[mpich-discuss] Configuring MPICH 4.1.2 without increasing the locked memory limit

Mccall, Kurt E. (MSFC-EV41) kurt.e.mccall at nasa.gov
Wed Oct 18 12:35:57 CDT 2023


I have configured MPICH 4.1.2 with both -with-device=ch4:ofi   and -with-device=ch4:ucx.    My application fails in both cases when it can't allocate enough memory.  For -with-device=ch4:ofi :

Unable to create send CQ of size 5080 on mlx5_0: Cannot allocate memory
n001.cluster.pssclabs.com:rank0.NeedlesMpiMM: Unable to initialize verbs NIC /sys/class/infiniband/mlx5_0 (unit 0:0)
n001.cluster.pssclabs.com:rank0: PSM3 can't open nic unit: 0 (err=23)
Abort(606197135): Fatal error in internal_Init: Other MPI error, error stack:
internal_Init(66)........: MPI_Init(argc=0x7ffc1cbd334c, argv=0x7ffc1cbd3340) failed
create_vni_context(982)..: OFI endpoint open failed (ofi_init.c:982:create_vni_context:Cannot allocate memory)

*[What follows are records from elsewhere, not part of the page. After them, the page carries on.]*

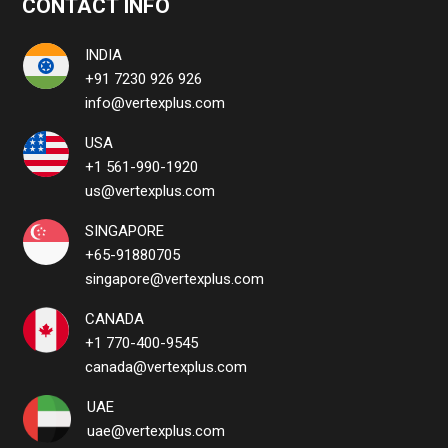
CONTACT INFO
INDIA
+91 7230 926 926
info@vertexplus.com
USA
+1 561-990-1920
us@vertexplus.com
SINGAPORE
+65-91880705
singapore@vertexplus.com
CANADA
+1 770-400-9545
canada@vertexplus.com
UAE
uae@vertexplus.com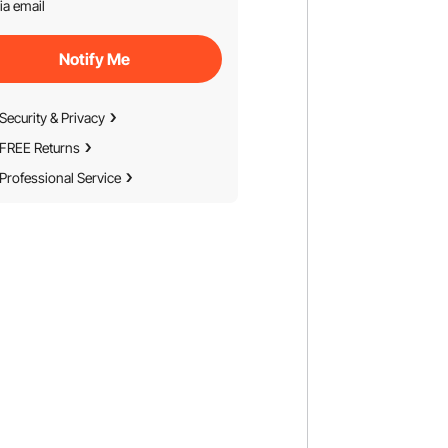
ia email
Notify Me
Security & Privacy
FREE Returns
Professional Service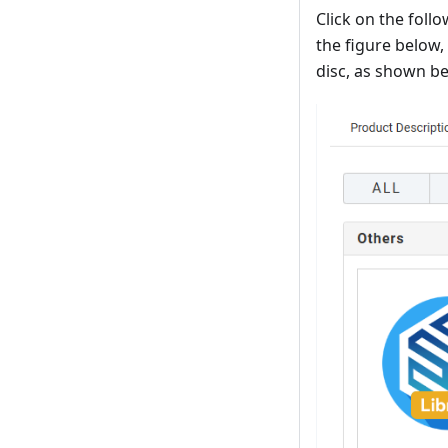
Click on the foll
the figure below,
disc, as shown b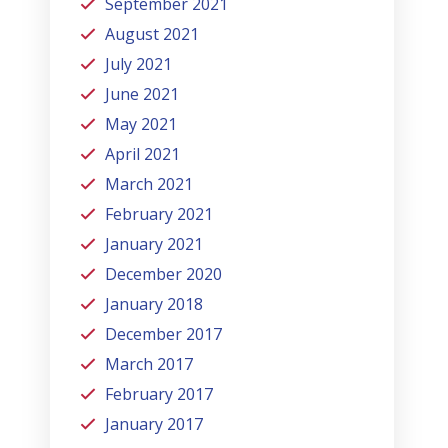
September 2021
August 2021
July 2021
June 2021
May 2021
April 2021
March 2021
February 2021
January 2021
December 2020
January 2018
December 2017
March 2017
February 2017
January 2017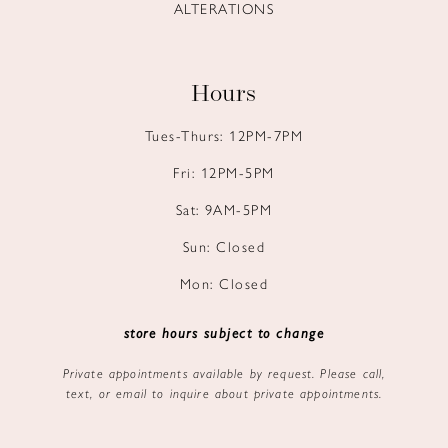
ALTERATIONS
Hours
Tues-Thurs: 12PM-7PM
Fri: 12PM-5PM
Sat: 9AM-5PM
Sun: Closed
Mon: Closed
store hours subject to change
Private appointments available by request. Please call,
text, or email to inquire about private appointments.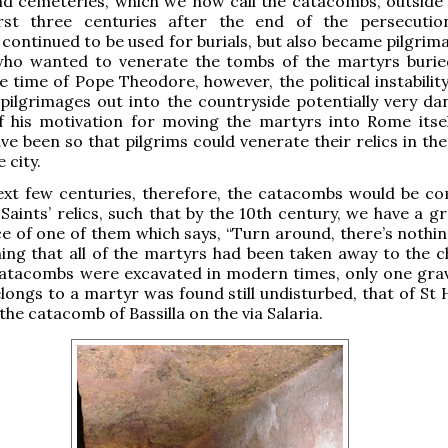
 cemeteries, which we now call the catacombs, outside t
rst three centuries after the end of the persecutio
continued to be used for burials, but also became pilgrima
who wanted to venerate the tombs of the martyrs burie
e time of Pope Theodore, however, the political instability
ilgrimages out into the countryside potentially very da
f his motivation for moving the martyrs into Rome itse
ve been so that pilgrims could venerate their relics in the
 city.
ext few centuries, therefore, the catacombs would be co
Saints’ relics, such that by the 10th century, we have a gr
e of one of them which says, “Turn around, there’s nothin
ing that all of the martyrs had been taken away to the c
atacombs were excavated in modern times, only one gra
elongs to a martyr was found still undisturbed, that of St
n the catacomb of Bassilla on the via Salaria.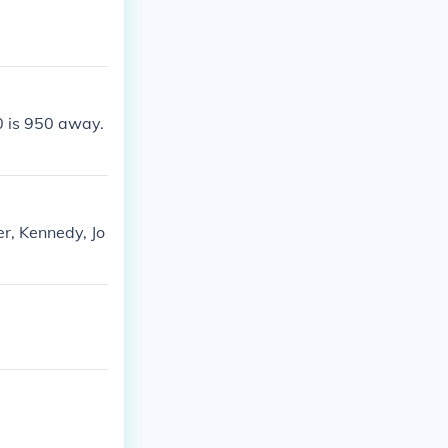
0 is 950 away.
r, Kennedy, Jo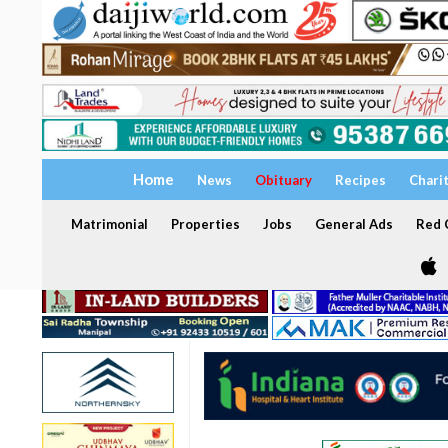
Home
News
Obituary
Recipes
Chari
Matrimonial
Properties
Jobs
General Ads
Red C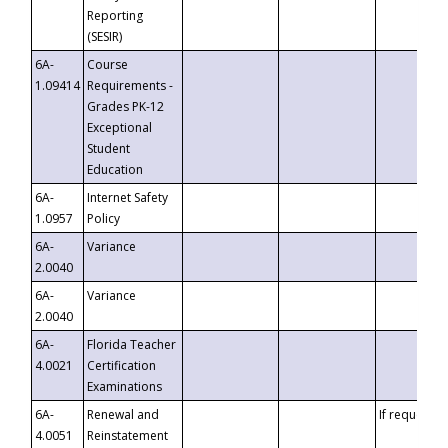
Reporting
(SESIR)
6A-
Course
1.09414
Requirements -
Grades PK-12
Exceptional
Student
Education
6A-
Internet Safety
1.0957
Policy
6A-
Variance
2.0040
6A-
Variance
2.0040
6A-
Florida Teacher
4.0021
Certification
Examinations
6A-
Renewal and
If requested
4.0051
Reinstatement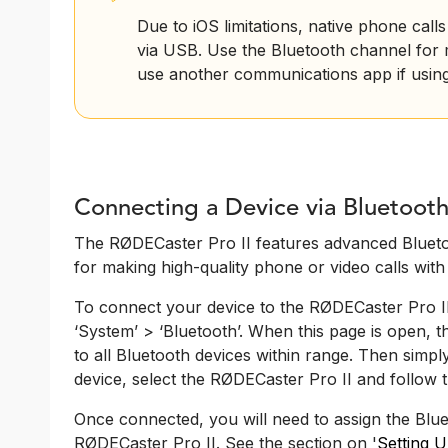
Due to iOS limitations, native phone cal
via USB. Use the Bluetooth channel for m
use another communications app if usin
Connecting a Device via Bluetoot
The RØDECaster Pro II features advanced Blueto
for making high-quality phone or video calls wit
To connect your device to the RØDECaster Pro II 
‘System’ > ‘Bluetooth’. When this page is open, 
to all Bluetooth devices within range. Then simp
device, select the RØDECaster Pro II and follow t
Once connected, you will need to assign the Blue
RØDECaster Pro II. See the section on '
Setting 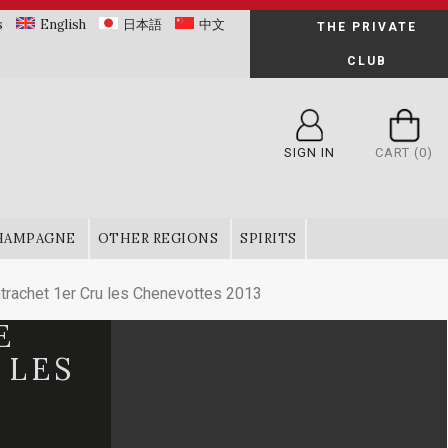
s
English
日本語
中文
THE PRIVATE
CLUB
SIGN IN
CART
(0)
HAMPAGNE
OTHER REGIONS
SPIRITS
rachet 1er Cru les Chenevottes 2013
E
 LES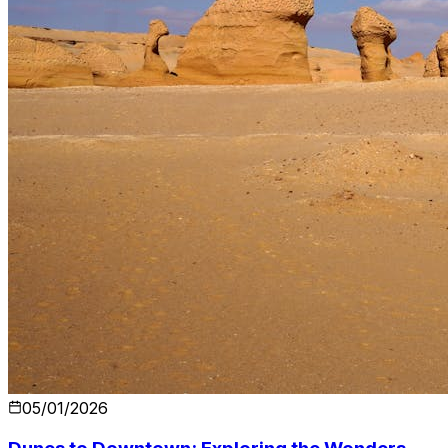
05/01/2026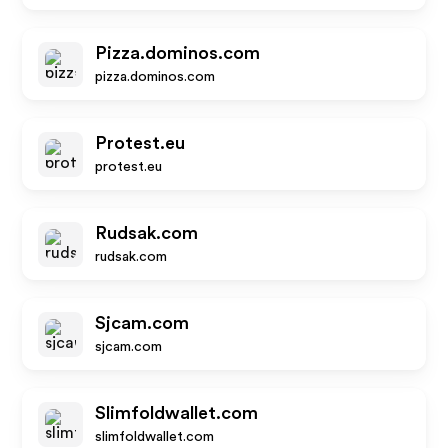
Pizza.dominos.com
pizza.dominos.com
Protest.eu
protest.eu
Rudsak.com
rudsak.com
Sjcam.com
sjcam.com
Slimfoldwallet.com
slimfoldwallet.com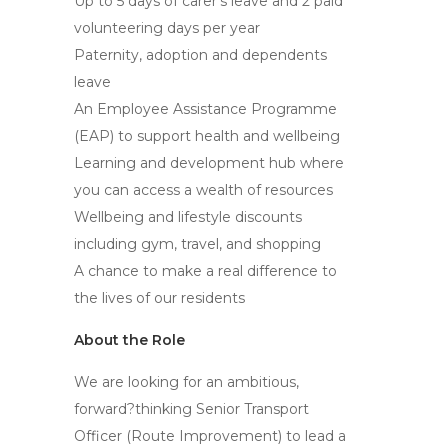
Up to 5 days of carer’s leave and 2 paid
volunteering days per year
Paternity, adoption and dependents
leave
An Employee Assistance Programme
(EAP) to support health and wellbeing
Learning and development hub where
you can access a wealth of resources
Wellbeing and lifestyle discounts
including gym, travel, and shopping
A chance to make a real difference to
the lives of our residents
About the Role
We are looking for an ambitious,
forward?thinking Senior Transport
Officer (Route Improvement) to lead a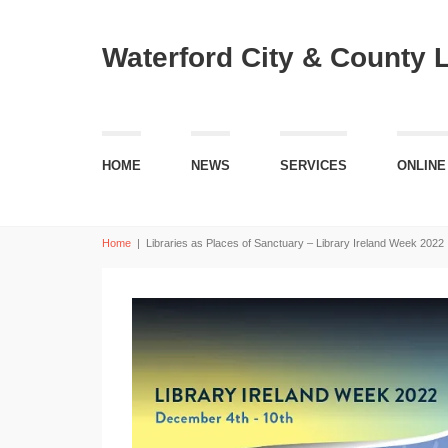
Waterford City & County 
HOME
NEWS
SERVICES
ONLINE
Home
|
Libraries as Places of Sanctuary – Library Ireland Week 2022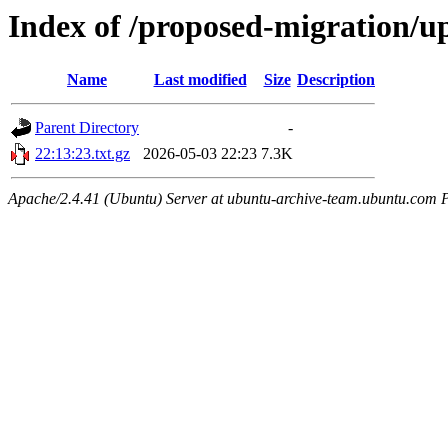
Index of /proposed-migration/u
Name
Last modified
Size
Description
Parent Directory
-
22:13:23.txt.gz
2026-05-03 22:23
7.3K
Apache/2.4.41 (Ubuntu) Server at ubuntu-archive-team.ubuntu.com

Configuring using  -with-device=ch4:ucx, there was a very similar error involving /sys/class/infiniband/mlx5_0  that explicitly stating that the locked memory limit (ulimit -l) needs to be set to "unlimited".   Are there any other ch4 device configuration options that don't require unlimited locked memory?